Examination of the local lymph node assay for use in contact sensitization risk assessment

Abstract

The purpose of this study was to evaluate the utility of the murine local lymph node assay (LLNA) for contact sensitization risk assessment. Cellular proliferative activity in draining lymph nodes was determined for individual animals on Day 5 following four daily epicutaneous applications of the test chemical to the ears. Seventeen chemicals were tested, covering a range of materials including preservatives, drug actives, and perfume raw materials. The assay was found to be useful for identifying strong, moderate, and some weak sensitizers as defined by other testing methods (guinea pig, human).
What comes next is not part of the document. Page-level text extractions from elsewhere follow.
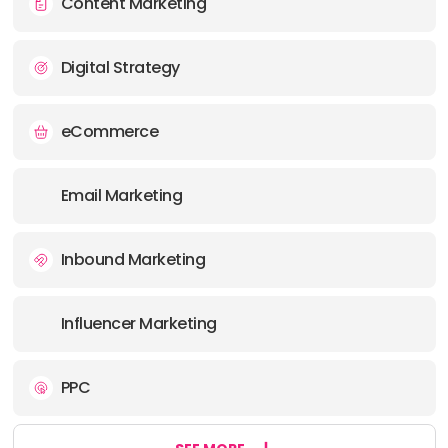
Content Marketing
Digital Strategy
eCommerce
Email Marketing
Inbound Marketing
Influencer Marketing
PPC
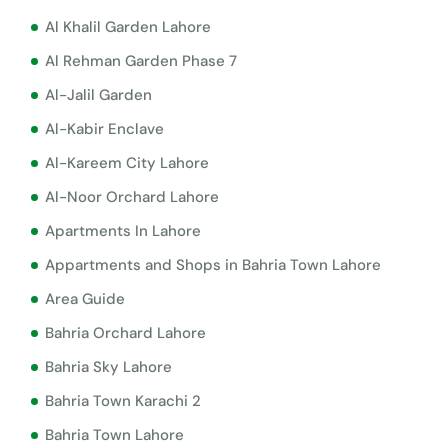
Al Khalil Garden Lahore
Al Rehman Garden Phase 7
Al-Jalil Garden
Al-Kabir Enclave
Al-Kareem City Lahore
Al-Noor Orchard Lahore
Apartments In Lahore
Appartments and Shops in Bahria Town Lahore
Area Guide
Bahria Orchard Lahore
Bahria Sky Lahore
Bahria Town Karachi 2
Bahria Town Lahore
For evaluating the antigen specificity of the LLNA proliferative response, an in vitro blastogenesis assay was used. Dendritic cells (DC) isolated from lymph nodes of mice treated 24 hr earlier with trinitrochlorobenzene (TNCB) were capable of in vitro stimulation of lymphocytes from TNCB-sensitized mice, but not lymphocytes from mice sensitized to the preservative mixture of 5-chloro-2-methylisothiazolinone plus 2-methylisothiazolinone ( MCI MI ). Conversely, DC from mice treated 24 hr earlier with MCI MI were capable of stimulating lymphocytes from MCI MI -sensitized mice, but were unable to stimulate lymphocytes from TNCB-sensitized mice, demonstrating the specificity of the response. The results of these studies support the use of the murine LLNA for both investigative and predictive contact sensitization testing. The LLNA offers the advantages of requiring less time for completion, incorporating an objective endpoint, requiring approximately half the number of animals, and being less costly than most currently employed guinea pig test methods. In addition, we believe the murine LLNA is a useful test to incorporate into a scheme for contact sensitization risk assessment. The major advantage of this approach is that the LLNA will provide information which will allow one to proceed directly to confirmatory human predictive testing without performing guinea pig testing.